**Exercise**
For the material below, output exactly the span from the line with "right elbow: (342, 176)" to the line with "left hip: (748, 143)", including both, and nothing besides.

**Dataset records**
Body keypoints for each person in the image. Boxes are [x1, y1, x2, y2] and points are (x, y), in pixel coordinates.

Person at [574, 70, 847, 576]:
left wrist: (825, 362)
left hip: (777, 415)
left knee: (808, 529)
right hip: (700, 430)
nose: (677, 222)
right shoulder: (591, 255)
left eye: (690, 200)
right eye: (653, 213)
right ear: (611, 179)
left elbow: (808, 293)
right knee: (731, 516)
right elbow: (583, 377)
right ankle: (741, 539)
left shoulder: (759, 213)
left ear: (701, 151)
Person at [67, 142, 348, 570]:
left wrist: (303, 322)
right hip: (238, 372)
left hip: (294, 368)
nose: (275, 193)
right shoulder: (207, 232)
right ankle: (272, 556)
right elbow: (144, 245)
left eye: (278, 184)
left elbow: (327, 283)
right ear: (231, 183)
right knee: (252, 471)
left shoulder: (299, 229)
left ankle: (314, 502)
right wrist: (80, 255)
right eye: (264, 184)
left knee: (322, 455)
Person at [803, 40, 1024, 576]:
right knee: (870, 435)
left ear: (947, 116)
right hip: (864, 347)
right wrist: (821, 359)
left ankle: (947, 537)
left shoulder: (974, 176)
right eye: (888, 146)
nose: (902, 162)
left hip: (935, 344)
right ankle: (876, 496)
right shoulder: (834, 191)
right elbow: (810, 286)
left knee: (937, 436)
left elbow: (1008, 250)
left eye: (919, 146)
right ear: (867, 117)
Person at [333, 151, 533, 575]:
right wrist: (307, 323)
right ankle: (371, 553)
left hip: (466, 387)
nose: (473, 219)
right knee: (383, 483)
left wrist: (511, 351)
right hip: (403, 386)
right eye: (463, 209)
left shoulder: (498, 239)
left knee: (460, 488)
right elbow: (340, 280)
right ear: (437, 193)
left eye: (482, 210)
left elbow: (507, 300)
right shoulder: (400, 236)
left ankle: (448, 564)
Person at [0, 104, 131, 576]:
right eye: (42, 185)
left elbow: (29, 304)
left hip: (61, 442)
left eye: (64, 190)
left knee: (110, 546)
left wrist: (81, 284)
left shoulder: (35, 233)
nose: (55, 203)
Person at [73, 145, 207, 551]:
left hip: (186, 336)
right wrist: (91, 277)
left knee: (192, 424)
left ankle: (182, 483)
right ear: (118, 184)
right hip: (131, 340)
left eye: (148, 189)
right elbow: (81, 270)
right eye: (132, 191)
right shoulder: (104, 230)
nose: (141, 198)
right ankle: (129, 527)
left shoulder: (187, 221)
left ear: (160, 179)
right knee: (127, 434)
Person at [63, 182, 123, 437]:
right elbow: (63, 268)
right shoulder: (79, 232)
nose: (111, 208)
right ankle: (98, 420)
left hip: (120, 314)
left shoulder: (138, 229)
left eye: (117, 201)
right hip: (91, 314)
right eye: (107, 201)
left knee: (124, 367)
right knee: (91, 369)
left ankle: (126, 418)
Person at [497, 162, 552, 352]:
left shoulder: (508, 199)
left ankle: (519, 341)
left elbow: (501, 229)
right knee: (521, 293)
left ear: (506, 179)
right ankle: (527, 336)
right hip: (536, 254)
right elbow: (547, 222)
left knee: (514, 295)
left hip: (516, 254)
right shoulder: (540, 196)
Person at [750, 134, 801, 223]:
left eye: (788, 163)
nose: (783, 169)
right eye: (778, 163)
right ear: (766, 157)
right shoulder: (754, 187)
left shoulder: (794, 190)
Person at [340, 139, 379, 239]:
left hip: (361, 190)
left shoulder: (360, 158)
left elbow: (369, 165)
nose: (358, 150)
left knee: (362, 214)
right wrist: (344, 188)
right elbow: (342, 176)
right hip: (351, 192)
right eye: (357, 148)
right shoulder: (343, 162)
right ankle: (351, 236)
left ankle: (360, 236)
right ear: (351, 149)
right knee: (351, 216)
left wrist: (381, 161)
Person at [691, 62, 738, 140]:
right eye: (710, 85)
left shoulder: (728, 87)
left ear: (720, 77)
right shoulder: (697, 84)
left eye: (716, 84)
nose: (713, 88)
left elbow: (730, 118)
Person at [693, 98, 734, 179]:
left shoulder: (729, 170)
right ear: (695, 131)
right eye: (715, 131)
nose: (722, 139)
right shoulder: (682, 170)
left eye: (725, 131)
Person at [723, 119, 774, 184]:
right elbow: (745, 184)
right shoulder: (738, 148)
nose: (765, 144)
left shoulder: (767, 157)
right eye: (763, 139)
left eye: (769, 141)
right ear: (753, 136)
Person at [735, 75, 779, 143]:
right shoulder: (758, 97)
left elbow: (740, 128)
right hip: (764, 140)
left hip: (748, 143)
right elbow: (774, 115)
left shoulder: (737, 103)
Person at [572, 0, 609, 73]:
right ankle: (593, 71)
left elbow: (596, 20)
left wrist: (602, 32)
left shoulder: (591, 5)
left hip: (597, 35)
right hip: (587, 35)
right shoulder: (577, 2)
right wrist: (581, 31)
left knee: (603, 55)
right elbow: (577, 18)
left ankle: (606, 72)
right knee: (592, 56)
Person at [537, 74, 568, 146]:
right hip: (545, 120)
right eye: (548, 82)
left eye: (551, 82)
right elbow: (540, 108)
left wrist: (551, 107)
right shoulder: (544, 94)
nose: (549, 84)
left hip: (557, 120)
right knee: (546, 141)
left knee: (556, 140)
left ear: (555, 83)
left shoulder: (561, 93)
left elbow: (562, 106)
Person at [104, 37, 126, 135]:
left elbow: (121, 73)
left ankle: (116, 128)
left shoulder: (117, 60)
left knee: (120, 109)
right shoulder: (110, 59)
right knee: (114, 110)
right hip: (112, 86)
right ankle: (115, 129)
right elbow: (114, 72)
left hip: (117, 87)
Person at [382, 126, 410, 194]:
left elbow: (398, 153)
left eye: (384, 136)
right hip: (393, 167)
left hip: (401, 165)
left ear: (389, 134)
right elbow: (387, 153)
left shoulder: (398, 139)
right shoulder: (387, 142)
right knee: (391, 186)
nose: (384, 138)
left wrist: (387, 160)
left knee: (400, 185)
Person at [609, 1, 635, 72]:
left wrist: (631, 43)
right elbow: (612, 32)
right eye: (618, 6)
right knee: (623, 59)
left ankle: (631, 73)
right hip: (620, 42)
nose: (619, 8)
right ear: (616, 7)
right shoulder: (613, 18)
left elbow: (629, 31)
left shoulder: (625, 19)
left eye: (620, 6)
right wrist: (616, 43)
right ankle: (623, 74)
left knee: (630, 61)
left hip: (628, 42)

**Task output**
right elbow: (342, 176)
right hip: (351, 192)
right eye: (357, 148)
right shoulder: (343, 162)
right ankle: (351, 236)
left ankle: (360, 236)
right ear: (351, 149)
right knee: (351, 216)
left wrist: (381, 161)
Person at [691, 62, 738, 140]:
right eye: (710, 85)
left shoulder: (728, 87)
left ear: (720, 77)
right shoulder: (697, 84)
left eye: (716, 84)
nose: (713, 88)
left elbow: (730, 118)
Person at [693, 98, 734, 179]:
left shoulder: (729, 170)
right ear: (695, 131)
right eye: (715, 131)
nose: (722, 139)
right shoulder: (682, 170)
left eye: (725, 131)
Person at [723, 119, 774, 184]:
right elbow: (745, 184)
right shoulder: (738, 148)
nose: (765, 144)
left shoulder: (767, 157)
right eye: (763, 139)
left eye: (769, 141)
right ear: (753, 136)
Person at [735, 75, 779, 143]:
right shoulder: (758, 97)
left elbow: (740, 128)
right hip: (764, 140)
left hip: (748, 143)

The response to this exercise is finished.